## INPUT FOR THIS TASK
»»
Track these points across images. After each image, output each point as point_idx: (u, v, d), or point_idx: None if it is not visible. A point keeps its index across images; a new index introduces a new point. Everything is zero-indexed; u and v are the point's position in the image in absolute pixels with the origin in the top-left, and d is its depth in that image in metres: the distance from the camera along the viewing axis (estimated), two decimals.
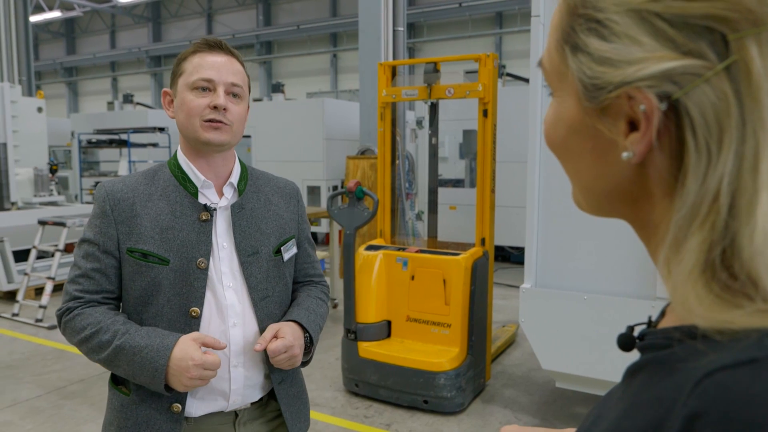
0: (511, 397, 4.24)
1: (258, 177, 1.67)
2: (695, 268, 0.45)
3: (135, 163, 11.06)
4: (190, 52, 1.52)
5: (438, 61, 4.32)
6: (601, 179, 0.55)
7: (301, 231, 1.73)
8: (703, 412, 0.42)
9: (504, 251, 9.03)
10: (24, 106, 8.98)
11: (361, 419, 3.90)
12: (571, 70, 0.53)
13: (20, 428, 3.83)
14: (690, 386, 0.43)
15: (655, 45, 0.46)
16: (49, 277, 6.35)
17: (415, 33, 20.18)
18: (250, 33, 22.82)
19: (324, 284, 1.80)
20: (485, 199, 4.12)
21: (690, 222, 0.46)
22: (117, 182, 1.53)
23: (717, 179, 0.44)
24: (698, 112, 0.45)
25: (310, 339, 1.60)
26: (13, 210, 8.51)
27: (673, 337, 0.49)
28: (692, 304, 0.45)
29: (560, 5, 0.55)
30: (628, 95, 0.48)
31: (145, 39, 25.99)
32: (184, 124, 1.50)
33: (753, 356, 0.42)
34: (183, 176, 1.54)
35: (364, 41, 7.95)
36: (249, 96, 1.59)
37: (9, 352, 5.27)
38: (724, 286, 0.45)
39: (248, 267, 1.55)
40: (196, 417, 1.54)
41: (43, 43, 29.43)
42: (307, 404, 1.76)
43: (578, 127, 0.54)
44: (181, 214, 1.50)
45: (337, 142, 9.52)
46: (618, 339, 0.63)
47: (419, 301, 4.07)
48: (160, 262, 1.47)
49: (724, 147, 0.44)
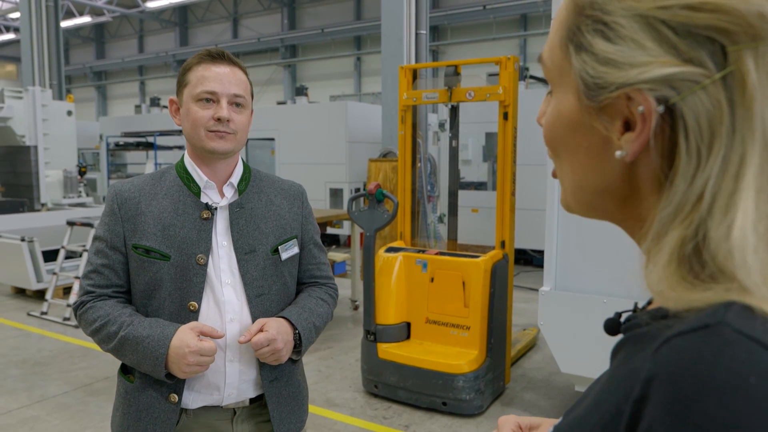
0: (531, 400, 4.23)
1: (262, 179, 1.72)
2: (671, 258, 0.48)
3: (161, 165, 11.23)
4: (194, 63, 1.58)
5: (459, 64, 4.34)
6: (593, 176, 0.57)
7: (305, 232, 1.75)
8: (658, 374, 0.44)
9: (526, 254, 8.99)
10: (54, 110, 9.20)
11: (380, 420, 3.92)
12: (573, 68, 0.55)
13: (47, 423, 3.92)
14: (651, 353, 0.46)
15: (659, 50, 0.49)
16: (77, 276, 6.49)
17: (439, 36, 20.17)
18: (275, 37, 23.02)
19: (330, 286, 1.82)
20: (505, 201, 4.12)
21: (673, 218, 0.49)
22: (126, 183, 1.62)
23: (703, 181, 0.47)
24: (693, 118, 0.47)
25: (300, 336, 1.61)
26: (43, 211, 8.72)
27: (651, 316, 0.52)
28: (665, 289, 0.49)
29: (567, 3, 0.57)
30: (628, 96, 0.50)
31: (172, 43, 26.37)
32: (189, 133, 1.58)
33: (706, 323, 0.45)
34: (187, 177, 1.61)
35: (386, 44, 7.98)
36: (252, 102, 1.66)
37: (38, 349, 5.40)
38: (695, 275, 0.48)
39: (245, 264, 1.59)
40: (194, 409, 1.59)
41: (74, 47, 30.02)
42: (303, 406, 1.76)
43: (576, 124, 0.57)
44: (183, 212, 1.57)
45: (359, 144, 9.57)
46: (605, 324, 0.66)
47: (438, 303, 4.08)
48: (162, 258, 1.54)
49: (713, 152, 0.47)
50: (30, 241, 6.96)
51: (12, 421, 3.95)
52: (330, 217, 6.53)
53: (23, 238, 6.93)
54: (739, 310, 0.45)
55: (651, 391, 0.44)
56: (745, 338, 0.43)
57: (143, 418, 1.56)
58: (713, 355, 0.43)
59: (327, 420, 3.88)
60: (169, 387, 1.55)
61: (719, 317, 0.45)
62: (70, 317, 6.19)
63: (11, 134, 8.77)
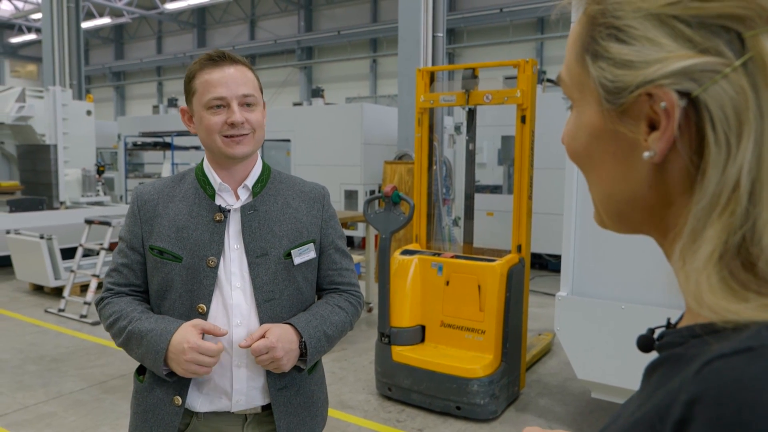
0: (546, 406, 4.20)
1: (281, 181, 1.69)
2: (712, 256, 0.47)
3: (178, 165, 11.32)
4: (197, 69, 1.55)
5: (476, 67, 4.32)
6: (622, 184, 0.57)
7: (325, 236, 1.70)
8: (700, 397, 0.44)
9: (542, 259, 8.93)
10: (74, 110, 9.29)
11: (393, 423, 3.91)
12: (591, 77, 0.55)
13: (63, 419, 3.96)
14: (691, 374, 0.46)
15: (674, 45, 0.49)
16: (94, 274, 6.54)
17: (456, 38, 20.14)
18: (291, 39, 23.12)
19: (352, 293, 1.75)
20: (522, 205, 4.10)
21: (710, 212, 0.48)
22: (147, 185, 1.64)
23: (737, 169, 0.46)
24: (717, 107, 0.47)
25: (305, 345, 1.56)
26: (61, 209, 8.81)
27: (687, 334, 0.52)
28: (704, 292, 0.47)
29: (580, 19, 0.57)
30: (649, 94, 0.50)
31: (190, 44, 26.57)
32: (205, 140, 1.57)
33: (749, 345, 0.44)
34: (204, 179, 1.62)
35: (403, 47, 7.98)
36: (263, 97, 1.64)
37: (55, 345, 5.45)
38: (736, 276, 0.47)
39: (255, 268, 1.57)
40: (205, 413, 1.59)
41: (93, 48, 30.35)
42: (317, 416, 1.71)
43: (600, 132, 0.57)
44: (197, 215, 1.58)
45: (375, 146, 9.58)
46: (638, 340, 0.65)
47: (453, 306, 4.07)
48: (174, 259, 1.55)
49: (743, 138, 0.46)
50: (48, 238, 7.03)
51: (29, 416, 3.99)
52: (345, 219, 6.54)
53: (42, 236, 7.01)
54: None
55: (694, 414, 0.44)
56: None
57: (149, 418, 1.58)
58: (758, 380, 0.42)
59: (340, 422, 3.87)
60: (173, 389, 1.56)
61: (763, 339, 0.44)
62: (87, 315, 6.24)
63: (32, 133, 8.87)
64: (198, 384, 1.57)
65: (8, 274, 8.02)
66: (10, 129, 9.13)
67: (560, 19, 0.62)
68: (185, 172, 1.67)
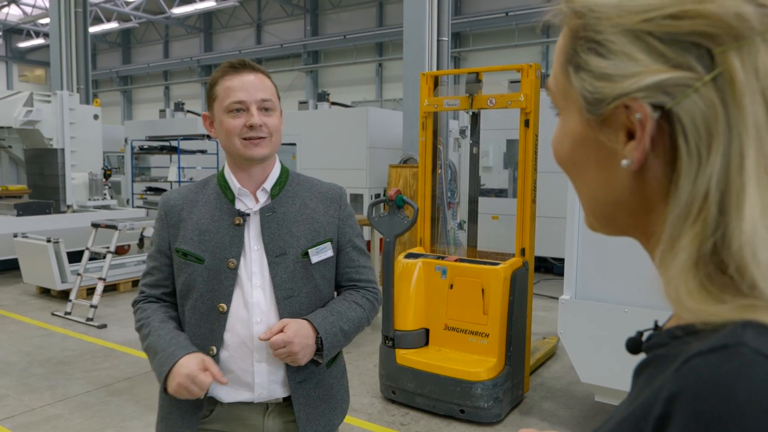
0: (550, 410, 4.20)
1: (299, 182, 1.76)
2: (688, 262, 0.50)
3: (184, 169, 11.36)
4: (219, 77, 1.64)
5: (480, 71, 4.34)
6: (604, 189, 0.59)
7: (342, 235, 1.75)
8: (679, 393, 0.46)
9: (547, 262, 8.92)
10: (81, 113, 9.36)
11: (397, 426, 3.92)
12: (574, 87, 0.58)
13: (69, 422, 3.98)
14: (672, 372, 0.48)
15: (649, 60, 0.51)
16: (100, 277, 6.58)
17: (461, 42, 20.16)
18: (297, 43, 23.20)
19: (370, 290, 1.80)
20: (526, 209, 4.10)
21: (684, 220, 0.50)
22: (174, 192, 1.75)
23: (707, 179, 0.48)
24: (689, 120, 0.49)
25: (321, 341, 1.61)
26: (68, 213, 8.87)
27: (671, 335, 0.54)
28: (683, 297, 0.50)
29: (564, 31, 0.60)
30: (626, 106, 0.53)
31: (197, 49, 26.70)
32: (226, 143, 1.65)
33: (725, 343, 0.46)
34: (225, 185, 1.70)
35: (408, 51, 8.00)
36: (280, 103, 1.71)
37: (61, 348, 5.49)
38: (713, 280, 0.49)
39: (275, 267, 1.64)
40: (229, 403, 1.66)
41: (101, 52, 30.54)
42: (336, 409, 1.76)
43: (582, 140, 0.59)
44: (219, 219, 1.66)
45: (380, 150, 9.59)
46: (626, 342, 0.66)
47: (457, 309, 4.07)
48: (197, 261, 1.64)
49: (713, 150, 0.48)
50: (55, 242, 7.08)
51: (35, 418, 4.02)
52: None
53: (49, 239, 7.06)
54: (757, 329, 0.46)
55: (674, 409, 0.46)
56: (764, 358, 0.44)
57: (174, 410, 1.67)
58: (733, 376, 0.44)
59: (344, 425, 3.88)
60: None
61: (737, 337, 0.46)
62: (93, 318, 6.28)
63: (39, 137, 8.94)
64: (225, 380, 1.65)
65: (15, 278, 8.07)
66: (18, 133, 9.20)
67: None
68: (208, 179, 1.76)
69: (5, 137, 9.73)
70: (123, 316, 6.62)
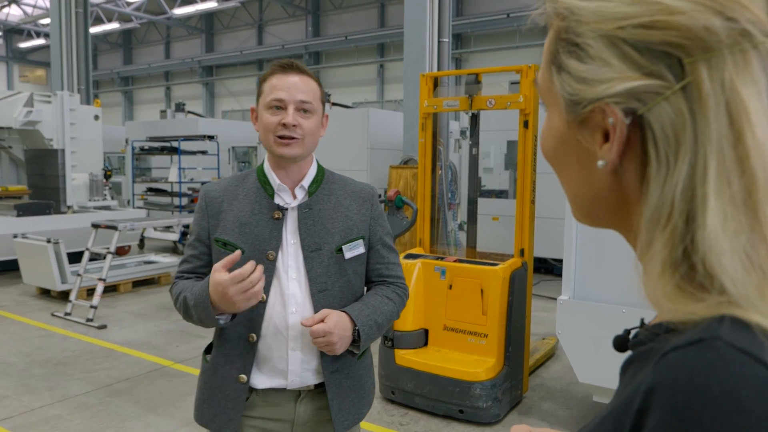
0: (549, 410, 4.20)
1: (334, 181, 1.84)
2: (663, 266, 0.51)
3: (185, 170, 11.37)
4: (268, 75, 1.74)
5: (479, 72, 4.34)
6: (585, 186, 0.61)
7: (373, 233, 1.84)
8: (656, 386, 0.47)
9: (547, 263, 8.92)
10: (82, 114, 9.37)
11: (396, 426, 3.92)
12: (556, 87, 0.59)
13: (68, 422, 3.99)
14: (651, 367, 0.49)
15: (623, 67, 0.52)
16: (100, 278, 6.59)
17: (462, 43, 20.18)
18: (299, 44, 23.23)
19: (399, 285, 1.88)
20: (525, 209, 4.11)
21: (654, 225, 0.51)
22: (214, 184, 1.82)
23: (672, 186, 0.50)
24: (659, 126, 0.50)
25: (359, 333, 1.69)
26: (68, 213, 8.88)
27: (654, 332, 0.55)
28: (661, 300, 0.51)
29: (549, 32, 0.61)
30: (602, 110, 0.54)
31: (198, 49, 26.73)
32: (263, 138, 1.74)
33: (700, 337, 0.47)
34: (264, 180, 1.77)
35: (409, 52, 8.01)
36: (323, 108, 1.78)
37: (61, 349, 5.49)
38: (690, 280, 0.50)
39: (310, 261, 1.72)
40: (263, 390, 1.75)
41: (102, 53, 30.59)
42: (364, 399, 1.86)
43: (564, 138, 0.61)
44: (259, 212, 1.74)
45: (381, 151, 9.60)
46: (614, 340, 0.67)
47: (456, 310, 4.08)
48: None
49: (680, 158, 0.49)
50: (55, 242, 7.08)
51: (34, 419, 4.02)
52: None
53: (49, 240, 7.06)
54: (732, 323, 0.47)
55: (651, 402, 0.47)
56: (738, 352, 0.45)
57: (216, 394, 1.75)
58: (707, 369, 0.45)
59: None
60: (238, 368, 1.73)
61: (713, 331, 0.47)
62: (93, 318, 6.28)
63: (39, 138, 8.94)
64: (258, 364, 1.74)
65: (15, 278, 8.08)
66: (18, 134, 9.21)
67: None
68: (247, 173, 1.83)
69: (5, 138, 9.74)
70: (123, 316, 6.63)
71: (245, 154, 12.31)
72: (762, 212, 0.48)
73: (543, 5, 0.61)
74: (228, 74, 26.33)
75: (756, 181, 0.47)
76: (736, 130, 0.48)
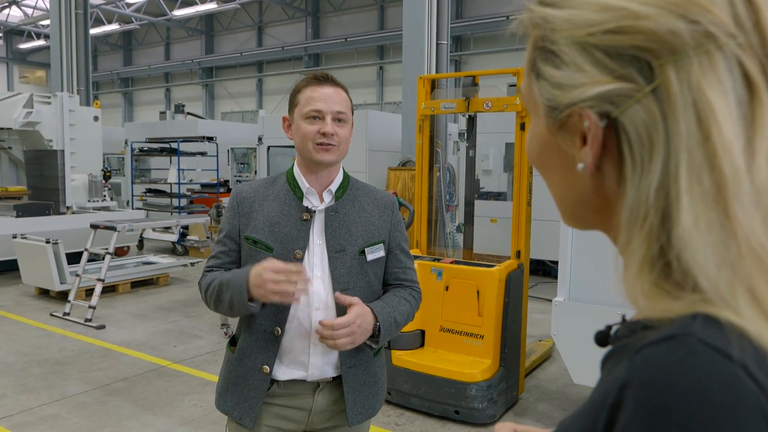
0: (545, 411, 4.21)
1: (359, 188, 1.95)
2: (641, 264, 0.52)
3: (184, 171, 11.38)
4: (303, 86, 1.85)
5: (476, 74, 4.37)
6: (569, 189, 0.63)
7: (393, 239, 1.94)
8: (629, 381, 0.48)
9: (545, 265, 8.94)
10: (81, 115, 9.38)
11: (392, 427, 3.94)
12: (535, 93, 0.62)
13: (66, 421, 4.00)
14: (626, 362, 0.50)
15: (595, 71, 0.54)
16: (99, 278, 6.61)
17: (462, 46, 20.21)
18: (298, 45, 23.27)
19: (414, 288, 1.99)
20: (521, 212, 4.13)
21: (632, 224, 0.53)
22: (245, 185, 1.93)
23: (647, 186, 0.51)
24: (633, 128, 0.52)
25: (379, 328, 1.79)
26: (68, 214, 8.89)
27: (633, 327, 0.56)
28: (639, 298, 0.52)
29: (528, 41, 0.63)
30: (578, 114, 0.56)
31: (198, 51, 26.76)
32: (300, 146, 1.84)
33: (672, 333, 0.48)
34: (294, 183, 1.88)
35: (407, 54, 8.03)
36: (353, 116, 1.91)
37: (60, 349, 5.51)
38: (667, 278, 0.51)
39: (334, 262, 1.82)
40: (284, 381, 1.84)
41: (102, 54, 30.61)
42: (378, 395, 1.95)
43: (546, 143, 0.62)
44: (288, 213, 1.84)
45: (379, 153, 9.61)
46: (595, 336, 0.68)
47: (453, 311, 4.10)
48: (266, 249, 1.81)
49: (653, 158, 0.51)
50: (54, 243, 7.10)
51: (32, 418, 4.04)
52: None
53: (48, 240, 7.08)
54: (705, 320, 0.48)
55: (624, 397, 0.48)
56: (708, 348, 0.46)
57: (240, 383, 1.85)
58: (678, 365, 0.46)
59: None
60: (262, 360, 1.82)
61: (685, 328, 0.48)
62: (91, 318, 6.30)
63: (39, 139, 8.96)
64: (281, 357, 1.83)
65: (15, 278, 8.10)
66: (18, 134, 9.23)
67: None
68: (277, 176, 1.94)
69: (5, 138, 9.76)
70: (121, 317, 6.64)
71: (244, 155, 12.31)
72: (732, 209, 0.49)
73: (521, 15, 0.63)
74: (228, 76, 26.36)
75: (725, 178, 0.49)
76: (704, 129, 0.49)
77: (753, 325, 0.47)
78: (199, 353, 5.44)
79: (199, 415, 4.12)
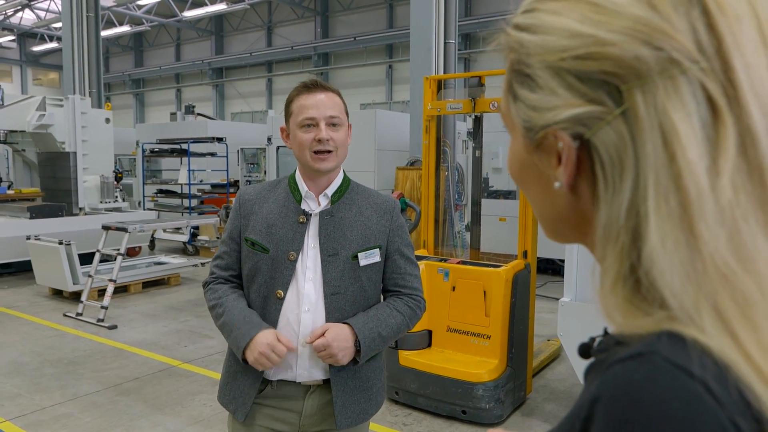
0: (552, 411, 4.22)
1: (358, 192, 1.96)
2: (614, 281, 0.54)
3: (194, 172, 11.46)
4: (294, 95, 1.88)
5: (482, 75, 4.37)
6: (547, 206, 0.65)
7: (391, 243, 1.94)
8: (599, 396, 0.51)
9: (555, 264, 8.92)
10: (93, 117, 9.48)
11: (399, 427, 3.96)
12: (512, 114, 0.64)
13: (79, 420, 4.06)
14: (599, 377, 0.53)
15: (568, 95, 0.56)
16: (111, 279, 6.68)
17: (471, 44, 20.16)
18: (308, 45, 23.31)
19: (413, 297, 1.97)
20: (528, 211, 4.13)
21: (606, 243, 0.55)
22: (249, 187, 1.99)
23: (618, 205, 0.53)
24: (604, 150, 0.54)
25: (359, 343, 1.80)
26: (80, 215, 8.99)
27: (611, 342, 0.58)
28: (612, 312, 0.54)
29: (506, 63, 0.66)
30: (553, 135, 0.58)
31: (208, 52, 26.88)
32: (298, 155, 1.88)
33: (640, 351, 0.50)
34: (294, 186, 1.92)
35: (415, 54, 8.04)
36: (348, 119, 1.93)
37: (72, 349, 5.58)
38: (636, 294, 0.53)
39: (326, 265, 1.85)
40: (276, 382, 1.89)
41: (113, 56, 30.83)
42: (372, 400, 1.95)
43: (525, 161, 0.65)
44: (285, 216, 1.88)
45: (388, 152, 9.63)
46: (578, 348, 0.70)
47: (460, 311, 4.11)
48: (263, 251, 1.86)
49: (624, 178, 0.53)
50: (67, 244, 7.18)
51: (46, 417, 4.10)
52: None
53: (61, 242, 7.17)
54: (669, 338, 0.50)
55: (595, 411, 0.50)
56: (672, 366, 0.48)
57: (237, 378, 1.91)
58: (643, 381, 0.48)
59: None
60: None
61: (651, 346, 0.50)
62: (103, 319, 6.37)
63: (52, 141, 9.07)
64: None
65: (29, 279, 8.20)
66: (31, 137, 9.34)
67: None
««
## TASK TO CARRY OUT
Exact repetition is required for the lines from the first one in the listing through the one that holds "48: (160, 262, 1.47)", and pictures are to be omitted.

## WRITTEN RESPONSE
Track these points across images. After each image, output each point as point_idx: (u, v, d), or point_idx: None if it is not visible. A point keeps its index across images; a new index introduces a new point. Everything is zero-indexed; u and v are the point's position in the image in absolute pixels with the origin in the top-left, and d is its depth in that image in metres: the distance from the camera along the viewing axis (estimated), two decimals.
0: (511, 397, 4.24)
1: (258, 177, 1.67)
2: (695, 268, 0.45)
3: (135, 163, 11.06)
4: (190, 52, 1.52)
5: (438, 61, 4.32)
6: (601, 179, 0.55)
7: (301, 231, 1.73)
8: (703, 412, 0.42)
9: (504, 251, 9.03)
10: (24, 106, 8.98)
11: (361, 419, 3.90)
12: (571, 70, 0.53)
13: (20, 428, 3.83)
14: (690, 386, 0.43)
15: (655, 45, 0.46)
16: (49, 277, 6.35)
17: (415, 33, 20.18)
18: (250, 33, 22.82)
19: (324, 284, 1.80)
20: (485, 199, 4.12)
21: (690, 222, 0.46)
22: (117, 182, 1.53)
23: (717, 179, 0.44)
24: (698, 112, 0.45)
25: (310, 339, 1.60)
26: (13, 210, 8.51)
27: (673, 337, 0.49)
28: (692, 304, 0.45)
29: (560, 5, 0.55)
30: (628, 95, 0.48)
31: (145, 39, 25.99)
32: (184, 124, 1.50)
33: (753, 356, 0.42)
34: (183, 176, 1.54)
35: (364, 41, 7.95)
36: (249, 96, 1.59)
37: (9, 352, 5.27)
38: (724, 286, 0.45)
39: (248, 267, 1.55)
40: (196, 417, 1.54)
41: (43, 43, 29.43)
42: (307, 404, 1.76)
43: (578, 127, 0.54)
44: (181, 214, 1.50)
45: (337, 142, 9.52)
46: (618, 339, 0.63)
47: (419, 301, 4.07)
48: (160, 262, 1.47)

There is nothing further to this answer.